My father is no longer with us. I don’t think he ever understood the role his relentless mockery played in the struggles of his daughters, but he genuinely grieved for Sonja when she died. Alongside his belittling comments, he demanded that his children glorify him by reaching the most impossible pinnacles of the paths he had chosen for them. Perhaps he finally realised that his relentless pursuit of vicarious fame and fortune was too high a price to pay. I became so estranged from him that the last time I saw him he didn’t recognise me. That hurt, despite my strongest intentions.

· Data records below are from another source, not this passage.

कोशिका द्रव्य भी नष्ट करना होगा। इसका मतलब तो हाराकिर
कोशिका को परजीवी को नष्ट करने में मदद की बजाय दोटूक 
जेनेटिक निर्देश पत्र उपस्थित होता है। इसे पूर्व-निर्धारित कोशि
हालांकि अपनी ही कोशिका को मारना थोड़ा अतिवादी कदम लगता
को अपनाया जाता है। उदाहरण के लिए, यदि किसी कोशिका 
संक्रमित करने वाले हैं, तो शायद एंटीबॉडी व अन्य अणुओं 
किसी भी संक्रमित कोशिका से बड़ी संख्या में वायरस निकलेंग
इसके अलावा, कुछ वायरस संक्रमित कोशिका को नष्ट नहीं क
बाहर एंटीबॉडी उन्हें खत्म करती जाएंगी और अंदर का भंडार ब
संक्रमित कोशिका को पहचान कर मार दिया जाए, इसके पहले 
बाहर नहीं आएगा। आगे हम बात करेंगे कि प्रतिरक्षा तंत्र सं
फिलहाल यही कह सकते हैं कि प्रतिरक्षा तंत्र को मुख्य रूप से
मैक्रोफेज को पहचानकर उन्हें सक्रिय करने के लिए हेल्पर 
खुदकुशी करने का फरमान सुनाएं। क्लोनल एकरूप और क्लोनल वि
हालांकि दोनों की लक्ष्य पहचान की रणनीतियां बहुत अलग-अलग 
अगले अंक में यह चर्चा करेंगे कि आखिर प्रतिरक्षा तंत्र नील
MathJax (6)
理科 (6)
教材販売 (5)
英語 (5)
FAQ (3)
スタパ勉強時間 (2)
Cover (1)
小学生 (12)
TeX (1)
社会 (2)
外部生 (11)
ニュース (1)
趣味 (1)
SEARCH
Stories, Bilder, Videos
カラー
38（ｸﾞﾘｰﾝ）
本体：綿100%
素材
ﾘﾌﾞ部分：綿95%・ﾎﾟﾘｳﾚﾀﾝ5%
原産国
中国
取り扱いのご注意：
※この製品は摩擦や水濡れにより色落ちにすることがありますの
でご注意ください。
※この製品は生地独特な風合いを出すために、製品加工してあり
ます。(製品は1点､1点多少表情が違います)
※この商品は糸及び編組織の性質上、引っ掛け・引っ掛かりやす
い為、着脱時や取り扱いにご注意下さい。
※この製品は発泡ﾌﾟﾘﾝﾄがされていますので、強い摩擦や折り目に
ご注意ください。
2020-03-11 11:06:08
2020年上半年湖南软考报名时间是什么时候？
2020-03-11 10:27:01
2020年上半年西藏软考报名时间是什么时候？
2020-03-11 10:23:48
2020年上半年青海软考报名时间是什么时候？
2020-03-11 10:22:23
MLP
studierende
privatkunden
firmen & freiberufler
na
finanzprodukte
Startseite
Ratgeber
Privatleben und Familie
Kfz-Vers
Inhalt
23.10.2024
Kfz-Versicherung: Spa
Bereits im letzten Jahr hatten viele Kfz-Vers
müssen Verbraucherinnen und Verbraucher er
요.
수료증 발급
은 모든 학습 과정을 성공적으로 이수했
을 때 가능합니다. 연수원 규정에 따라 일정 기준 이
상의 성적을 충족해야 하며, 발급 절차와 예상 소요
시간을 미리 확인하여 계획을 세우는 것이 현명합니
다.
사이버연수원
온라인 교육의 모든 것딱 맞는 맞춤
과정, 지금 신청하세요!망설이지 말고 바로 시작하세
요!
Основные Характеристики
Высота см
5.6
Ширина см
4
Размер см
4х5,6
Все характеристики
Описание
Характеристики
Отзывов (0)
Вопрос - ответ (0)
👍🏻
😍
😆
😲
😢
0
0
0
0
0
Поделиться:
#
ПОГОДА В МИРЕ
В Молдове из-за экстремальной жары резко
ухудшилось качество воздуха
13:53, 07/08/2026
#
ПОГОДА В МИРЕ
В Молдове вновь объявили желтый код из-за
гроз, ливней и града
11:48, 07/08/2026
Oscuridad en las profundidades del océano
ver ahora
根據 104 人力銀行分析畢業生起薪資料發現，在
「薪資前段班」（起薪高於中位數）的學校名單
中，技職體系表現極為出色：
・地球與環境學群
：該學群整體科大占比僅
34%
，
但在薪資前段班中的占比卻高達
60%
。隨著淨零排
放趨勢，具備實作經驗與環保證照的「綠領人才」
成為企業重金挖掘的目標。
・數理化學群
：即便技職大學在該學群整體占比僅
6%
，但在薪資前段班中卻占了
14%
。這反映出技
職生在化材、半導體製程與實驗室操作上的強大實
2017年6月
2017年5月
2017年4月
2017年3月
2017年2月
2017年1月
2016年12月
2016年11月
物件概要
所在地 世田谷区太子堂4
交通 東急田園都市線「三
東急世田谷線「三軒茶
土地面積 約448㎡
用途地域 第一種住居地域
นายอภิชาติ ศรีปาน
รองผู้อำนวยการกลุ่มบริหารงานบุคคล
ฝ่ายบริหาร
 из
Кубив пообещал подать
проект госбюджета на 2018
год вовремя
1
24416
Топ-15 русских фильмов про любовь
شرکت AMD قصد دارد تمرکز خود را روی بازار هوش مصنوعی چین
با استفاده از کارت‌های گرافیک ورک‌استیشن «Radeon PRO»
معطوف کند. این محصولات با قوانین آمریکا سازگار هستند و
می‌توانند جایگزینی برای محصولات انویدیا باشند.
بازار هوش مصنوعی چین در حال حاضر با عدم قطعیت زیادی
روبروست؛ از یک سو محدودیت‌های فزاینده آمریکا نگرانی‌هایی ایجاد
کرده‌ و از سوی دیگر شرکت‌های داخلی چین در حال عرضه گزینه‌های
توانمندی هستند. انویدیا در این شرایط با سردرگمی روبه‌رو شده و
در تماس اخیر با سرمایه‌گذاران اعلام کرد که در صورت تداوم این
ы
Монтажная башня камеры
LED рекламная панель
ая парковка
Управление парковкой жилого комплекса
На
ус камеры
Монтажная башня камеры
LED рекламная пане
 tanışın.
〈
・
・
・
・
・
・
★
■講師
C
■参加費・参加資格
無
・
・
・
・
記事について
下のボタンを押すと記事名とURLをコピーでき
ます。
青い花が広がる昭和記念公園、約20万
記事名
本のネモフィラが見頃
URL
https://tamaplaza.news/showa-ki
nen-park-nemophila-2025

I  rarely eat compulsively these days, but it’s been a long road. I’m lucky. I have friends and family who love me, and a life filled with purpose. I also have cancer. My attitude to the drugs that keep me alive is a reminder of my eating disordered past. With each new drug, my first question is unfailingly, “Will this one make me thin or fat?” Old habits die hard.

Compulsive eating is a visible disorder—sufferers cannot leave home without the evidence. Although I rarely binge-eat, I am still a woman of size, and I still feel the shame of living in a body that doesn’t fit society’s expectations. I wish the world would look on and applaud, as I did when I looked back on my five-year-old self. People who suffer from disordered eating are strong and brave. Their eating behaviours are the only solution they can find to deal with unmanageable pain. But day after day they carry on, bearing burdens they cannot shed.

If we are to conquer obesity, the strongest weapons we have are understanding and respect.